Monday, June 23, 2008
Which has more predictive value for a player: last year’s stats or this year’s stats so far?
The issue being sample size versus recency, of course. I don’t know off the top of my head, but I would guess it is last year’s stats. So, here is what I propose (as King of the World):
Take every article you read about who HAS the best offense, the best pitching, who IS the best player on whatever team, who should play, who should be benched, who should be sent down to the minors, who should be traded, who should be signed, who should not have been signed, who should bat where in the lineup, etc., etc. You will always see their 2008 stats as support for whatever statement or argument the author is making. Then substitute last year’s stats for this year’s stats since the former is likely at least as predictive as the latter, therefore it should provide better support for the author’s or writer’s arguments.
If you want to have even more fun, take full season stats from 2 years ago and combine them with the first half of last year. My guess is that these would also be more predictive of future performance than 85 games of 2008 stats.
I understand the fans’ and media’s obsession with current stats as a proxy for a player’s true talent, but an analyst should NEVER, EVER, EVER (did I say NEVER?) support an argument about how good someone IS or a team IS with current season stats. EVER.

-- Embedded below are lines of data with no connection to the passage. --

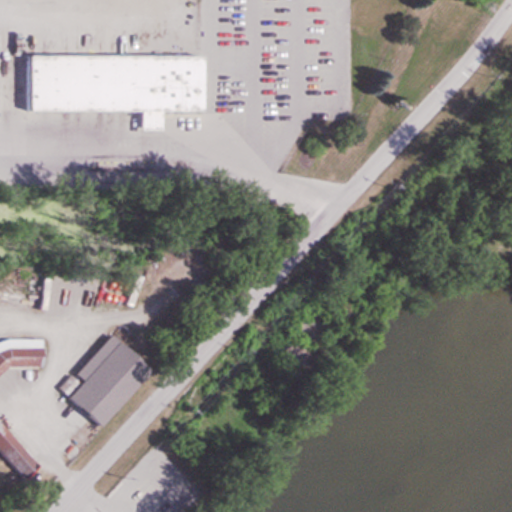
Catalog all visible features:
road: (204, 5)
building: (108, 83)
road: (286, 260)
building: (128, 289)
building: (44, 294)
building: (97, 380)
building: (15, 389)
road: (38, 443)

Commenting on this article on Statistically Speaking, I wrote this (the first paragraph in quotes is from the article):
“The problem with Volquez is that we simply don’t know enough about him as he’s only done this for 1/2 of a season. If he keeps it up and shows he can dominate anyone at any time for a whole year, or more, he would definitely shoot up the list.”

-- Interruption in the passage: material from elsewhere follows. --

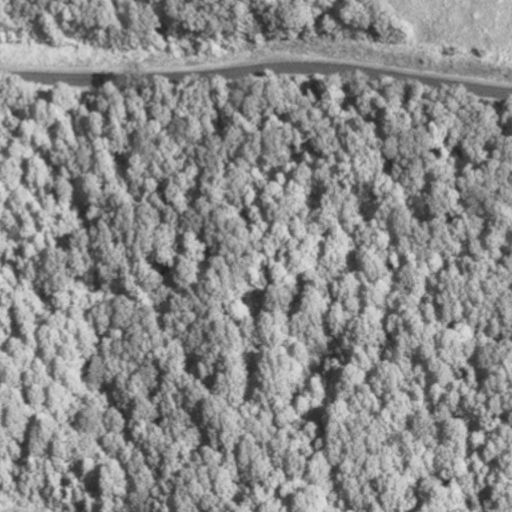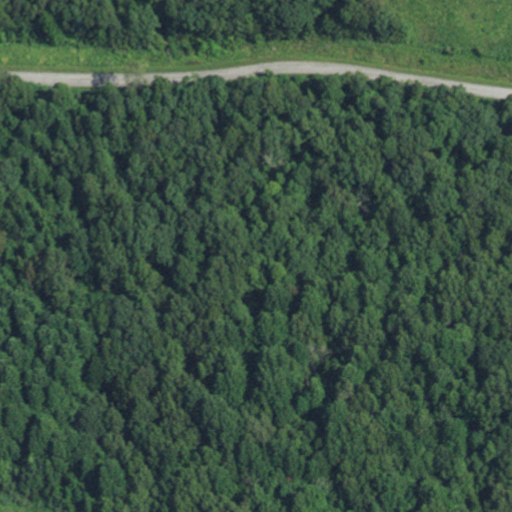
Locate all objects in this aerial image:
road: (256, 63)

You can’t have your cake and eat it too. In the entire above discussion, you continually conflate two very different things. One is how players have done so far this season, which, while contributing to how good they “are”, does not necessarily indicate, one way or another, how good they “are.”
Two, is how good players “are,” meaning what their true talent level currently is and how we expect them to perform in the near and distant future (with distant future adjusted for age, chance of injury, etc.).
I REALLY wish people would stop quoting current season stats when asked a question like how good someone “is” or who they would like to have batting/pitching for them in one particular game (or something like that), which is essentially the same thing.
Here is a question for you guys? Which is more predictive of future performance: Last year’s stats (the entire season), or this year’s stats so far (85 games)? By “stats”, let’s just say VORP or something similar.
If the answer is “last year’s stats” (which I don’t know that it is off the top of my head, but I suspect it is), then why not substitute all of the stats you quoted above to support your opinions with last year’s stats and see if the opinions still make sense?
The best pitcher in baseball IS (not WAS, this year) still Johan Santana and it ain’t even close. Of course, I don’t KNOW that for a fact, but show me a reliable current forecast for all pitchers and if Santana is not in the top 3, I’ll eat my spreadsheet.
At some point of the season recent stats should trump sample size. Marcel suggests it would be some time in late August (130 games or so).